A polícia israelense prendeu o imam da mesquita e realizou uma operação noturna no recinto sagrado. A atuação ocorreu em meio a medidas unilaterais que alteraram práticas históricas de acesso para muçulmanos, acompanhadas de detenções e bloqueios de funcionários do Waqf.
O episódio acontece em um momento de tensão elevada no local mais sensível de Jerusalém, conhecido como Haram al-Sharif para muçulmanos e Monte do Templo para judeus. A mudança de leadership nas forças de segurança amplifica o debate sobre o controle do espaço religioso.
Quem está envolvido envolve autoridades israelenses, lideranças far-right, como o ministro de Segurança Nacional, Itamar Ben-Gvir, e o Waqf, instituição jordaniana responsável pela gestão do sítio. Investigações indicam pressões para permitir maior presença judaica no complexo.
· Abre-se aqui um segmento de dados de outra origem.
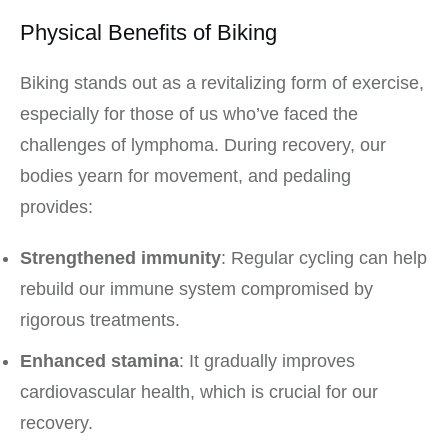
Physical Benefits of Biking
Biking stands out as a revitalizing form of exercise,
especially for those of us who’ve faced the
challenges of lymphoma. During recovery, our
bodies yearn for movement, and pedaling
provides:
Strengthened immunity
: Regular cycling can help
rebuild our immune system compromised by
rigorous treatments.
Enhanced stamina
: It gradually improves
cardiovascular health, which is crucial for our
recovery.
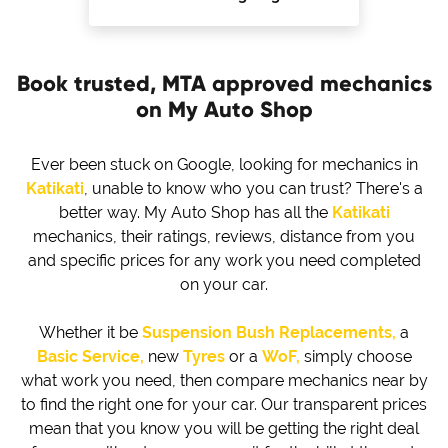
Book trusted, MTA approved mechanics
on My Auto Shop
Ever been stuck on Google, looking for mechanics in
Katikati
, unable to know who you can trust? There's a
better way. My Auto Shop has all the
Katikati
mechanics, their ratings, reviews, distance from you
and specific prices for any work you need completed
on your car.
Whether it be
Suspension Bush Replacements,
a
Basic Service,
new
Tyres
or a
WoF,
simply choose
what work you need, then compare mechanics near by
to find the right one for your car. Our transparent prices
mean that you know you will be getting the right deal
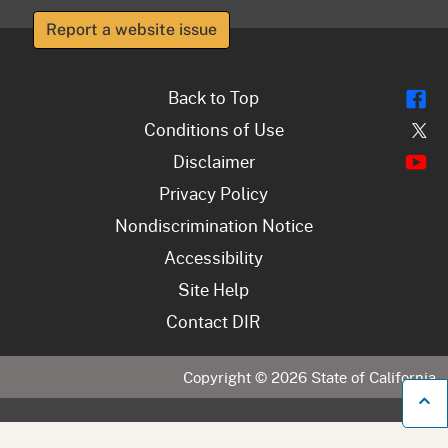
Report a website issue
Fl
Back to Top
Tw
Conditions of Use
Y
Disclaimer
Privacy Policy
Nondiscrimination Notice
Accessibility
Site Help
Contact DIR
Copyright ©
2026
State of California
B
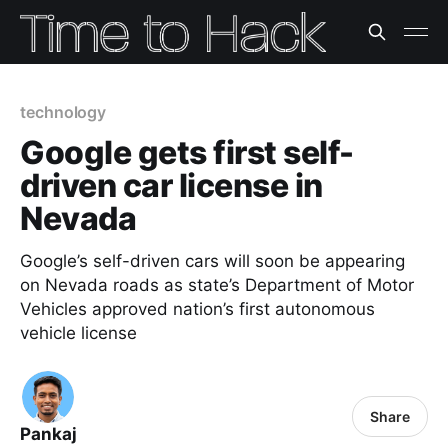
technology
Google gets first self-
driven car license in
Nevada
Google’s self-driven cars will soon be appearing
on Nevada roads as state’s Department of Motor
Vehicles approved nation’s first autonomous
vehicle license
Share
Pankaj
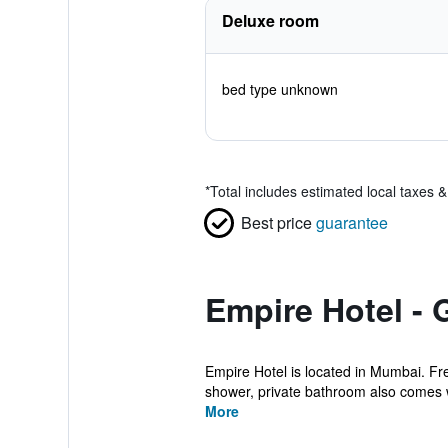
Deluxe room
bed type unknown
*
Total includes estimated local taxes 
Best price
guarantee
Empire Hotel - 
Empire Hotel is located in Mumbai. Fre
shower, private bathroom also comes wi
More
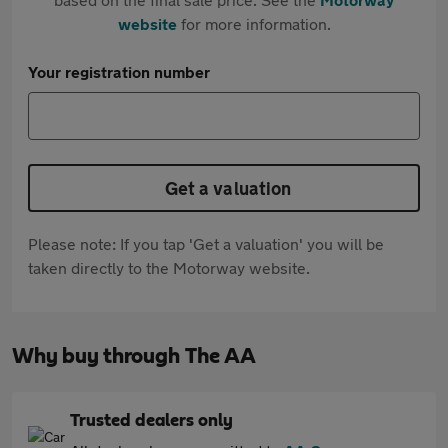
website
for more information.
Your registration number
Get a valuation
Please note: If you tap 'Get a valuation' you will be
taken directly to the Motorway website.
Why buy through The AA
Trusted dealers only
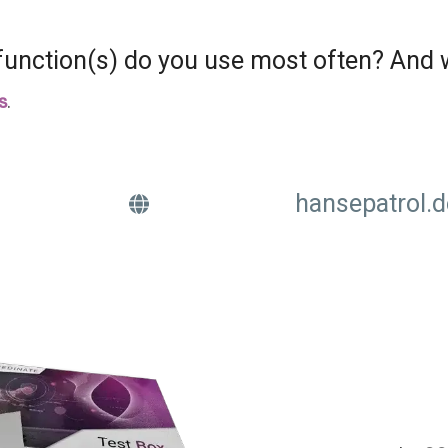
unction(s) do you use most often? And
s
.
hansepatrol.d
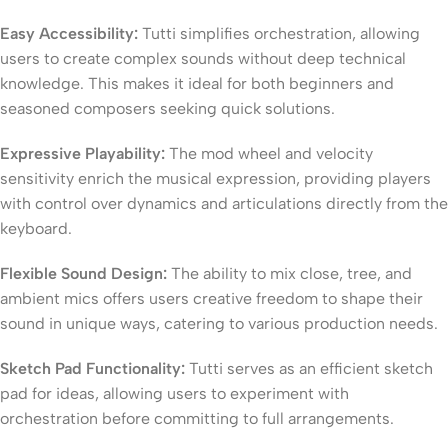
Easy Accessibility:
Tutti simplifies orchestration, allowing
users to create complex sounds without deep technical
knowledge. This makes it ideal for both beginners and
seasoned composers seeking quick solutions.
Expressive Playability:
The mod wheel and velocity
sensitivity enrich the musical expression, providing players
with control over dynamics and articulations directly from the
keyboard.
Flexible Sound Design:
The ability to mix close, tree, and
ambient mics offers users creative freedom to shape their
sound in unique ways, catering to various production needs.
Sketch Pad Functionality:
Tutti serves as an efficient sketch
pad for ideas, allowing users to experiment with
orchestration before committing to full arrangements.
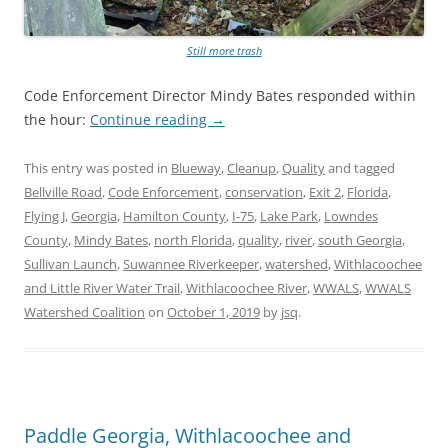
Still more trash
Code Enforcement Director Mindy Bates responded within
the hour:
Continue reading
→
This entry was posted in
Blueway
,
Cleanup
,
Quality
and tagged
Bellville Road
,
Code Enforcement
,
conservation
,
Exit 2
,
Florida
,
Flying J
,
Georgia
,
Hamilton County
,
I-75
,
Lake Park
,
Lowndes
County
,
Mindy Bates
,
north Florida
,
quality
,
river
,
south Georgia
,
Sullivan Launch
,
Suwannee Riverkeeper
,
watershed
,
Withlacoochee
and Little River Water Trail
,
Withlacoochee River
,
WWALS
,
WWALS
Watershed Coalition
on
October 1, 2019
by
jsq
.
Paddle Georgia, Withlacoochee and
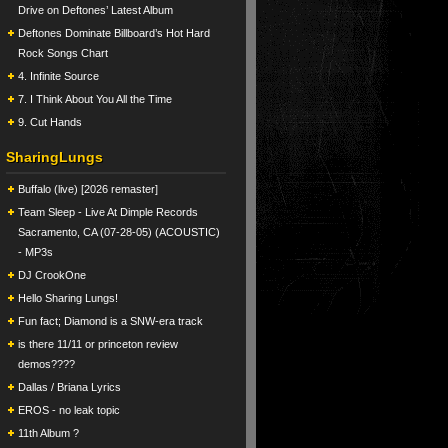
Drive on Deftones’ Latest Album
Deftones Dominate Billboard’s Hot Hard
Rock Songs Chart
4. Infinite Source
7. I Think About You All the Time
9. Cut Hands
SharingLungs
Buffalo (live) [2026 remaster]
Team Sleep - Live At Dimple Records
Sacramento, CA (07-28-05) (ACOUSTIC)
- MP3s
DJ CrookOne
Hello Sharing Lungs!
Fun fact; Diamond is a SNW-era track
is there 11/11 or princeton review
demos????
Dallas / Briana Lyrics
EROS - no leak topic
11th Album ?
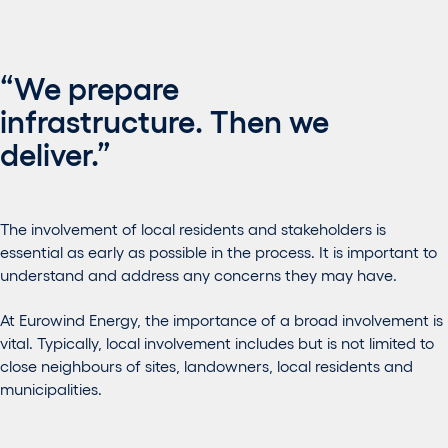
“We prepare
infrastructure. Then we
deliver.”
The involvement of local residents and stakeholders is
essential as early as possible in the process. It is important to
understand and address any concerns they may have.
At Eurowind Energy, the importance of a broad involvement is
vital. Typically, local involvement includes but is not limited to
close neighbours of sites, landowners, local residents and
municipalities.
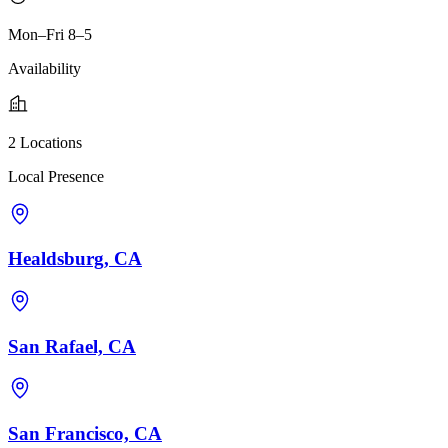
Mon–Fri 8–5
Availability
2 Locations
Local Presence
Healdsburg, CA
San Rafael, CA
San Francisco, CA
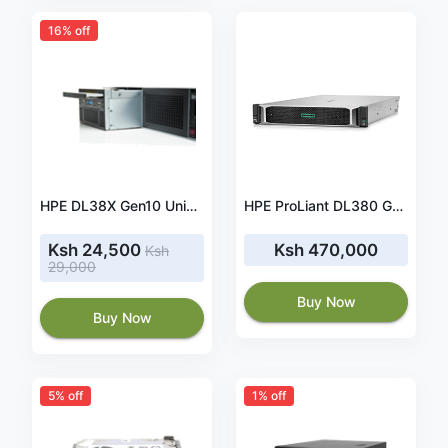
16% off
HPE DL38X Gen10 Universal Media Bay Kit - 826708-B21
HPE ProLiant DL380 Gen10 4208 1P 32GB-R P408i-a NC 8SFF 500W PS Server
Ksh 24,500
Ksh 470,000
Ksh
29,000
Buy Now
Buy Now
5% off
1% off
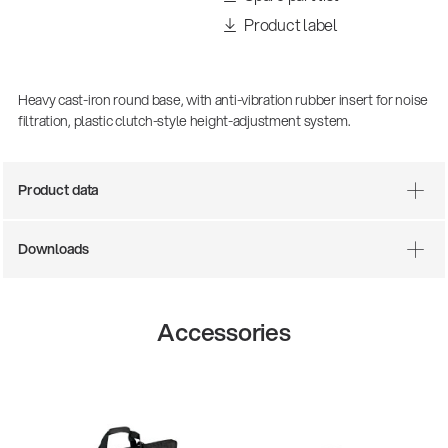
Product label
Heavy cast-iron round base, with anti-vibration rubber insert for noise
filtration, plastic clutch-style height-adjustment system.
Product data
Downloads
Accessories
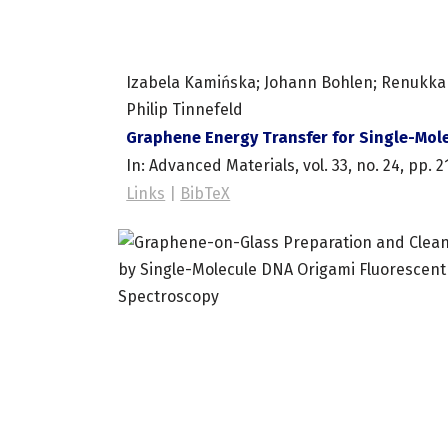
Izabela Kamińska; Johann Bohlen; Renukka Y
Philip Tinnefeld
Graphene Energy Transfer for Single-Mole
In:
Advanced Materials,
vol. 33,
no. 24,
pp. 2
Links
|
BibTeX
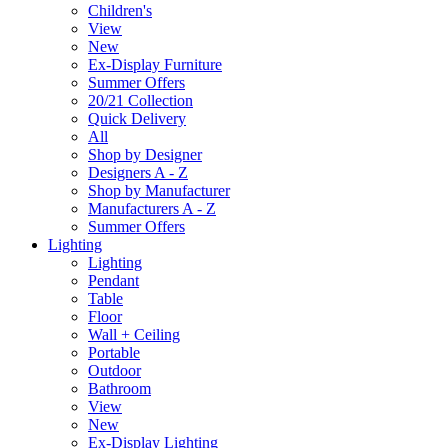
Children's
View
New
Ex-Display Furniture
Summer Offers
20/21 Collection
Quick Delivery
All
Shop by Designer
Designers A - Z
Shop by Manufacturer
Manufacturers A - Z
Summer Offers
Lighting
Lighting
Pendant
Table
Floor
Wall + Ceiling
Portable
Outdoor
Bathroom
View
New
Ex-Display Lighting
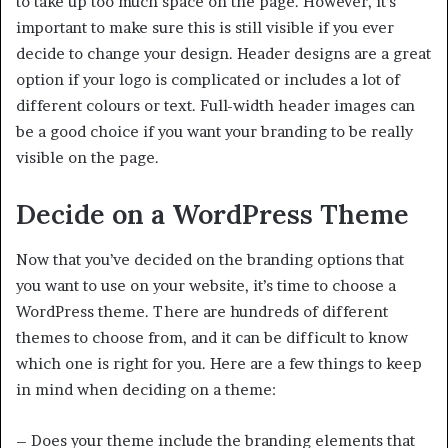
to take up too much space on the page. However, it’s
important to make sure this is still visible if you ever
decide to change your design. Header designs are a great
option if your logo is complicated or includes a lot of
different colours or text. Full-width header images can
be a good choice if you want your branding to be really
visible on the page.
Decide on a WordPress Theme
Now that you’ve decided on the branding options that
you want to use on your website, it’s time to choose a
WordPress theme. There are hundreds of different
themes to choose from, and it can be difficult to know
which one is right for you. Here are a few things to keep
in mind when deciding on a theme:
– Does your theme include the branding elements that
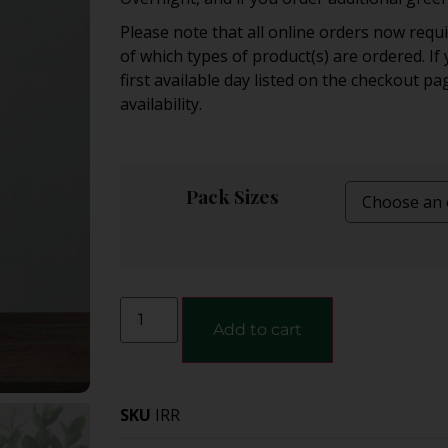
Please note that all online orders now req
of which types of product(s) are ordered. I
first available day listed on the checkout pa
availability.
Pack Sizes
Add to cart
SKU
IRR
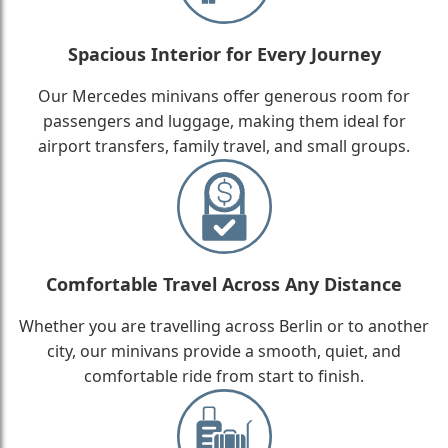
Spacious Interior for Every Journey
Our Mercedes minivans offer generous room for
passengers and luggage, making them ideal for
airport transfers, family travel, and small groups.
Comfortable Travel Across Any Distance
Whether you are travelling across Berlin or to another
city, our minivans provide a smooth, quiet, and
comfortable ride from start to finish.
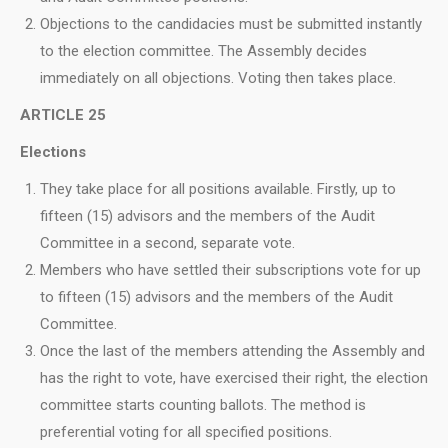
Objections to the candidacies must be submitted instantly
to the election committee. The Assembly decides
immediately on all objections. Voting then takes place.
ARTICLE 25
Elections
They take place for all positions available. Firstly, up to
fifteen (15) advisors and the members of the Audit
Committee in a second, separate vote.
Members who have settled their subscriptions vote for up
to fifteen (15) advisors and the members of the Audit
Committee.
Once the last of the members attending the Assembly and
has the right to vote, have exercised their right, the election
committee starts counting ballots. The method is
preferential voting for all specified positions.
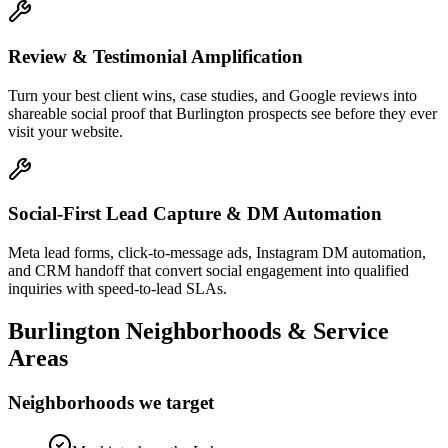
Review & Testimonial Amplification
Turn your best client wins, case studies, and Google reviews into
shareable social proof that Burlington prospects see before they ever
visit your website.
Social-First Lead Capture & DM Automation
Meta lead forms, click-to-message ads, Instagram DM automation,
and CRM handoff that convert social engagement into qualified
inquiries with speed-to-lead SLAs.
Burlington
Neighborhoods & Service
Areas
Neighborhoods we target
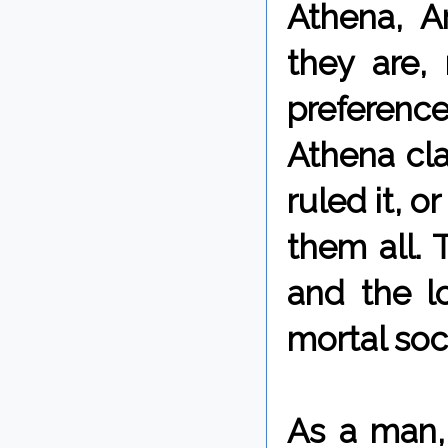
Athena, A
they are,
preferen
Athena cl
ruled it, 
them all. 
and the l
mortal soc
As a man, 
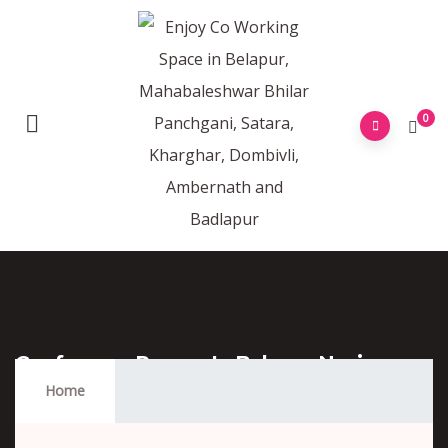
0
Conference Rooms In Belapur Navi
Mumbai
Home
Quando ocorreu: as ações coincidem com o início do Ramadã e foram registradas nas primeiras noites de orações. Dados indicam aumento de incursões, com o imam detido e operações de rotina substituídas por medidas de segurança mais agressivas.
Onde aconteceu: no complexo da al-Aqsa, em Jerusalém, com operações policiais ao cair da noite, em um espaço historicamente regulado para manter a primazia da prática muçulmana. A área ao redor permaneceu sob forte presença de forças de segurança.
Por quê: especialistas apontam que as mudanças refletem disputas sobre a integridade do espaço sagrado e a percepção de controle por parte de autoridades de governo. Analistas destacam a sensibilidade do Ramadã e o histórico de provocação em qualquer mudança no status quo.
Contexto e desdobramentos
A evolução dos fatos eleva o risco de novas afloramentos de violência na região. Observadores ressaltam que a atual liderança de segurança é vista como mais inclinada a ações unilateralmente, o que aumenta a tensão entre comunidades.
A demora de respostas institucionais a denúncias de abusos no acesso ao local pode agravar a desconfiança entre muçulmanos locais e autoridades israelenses. Organizações internacionais acompanham os desdobramentos com cautela, buscando informações verificáveis.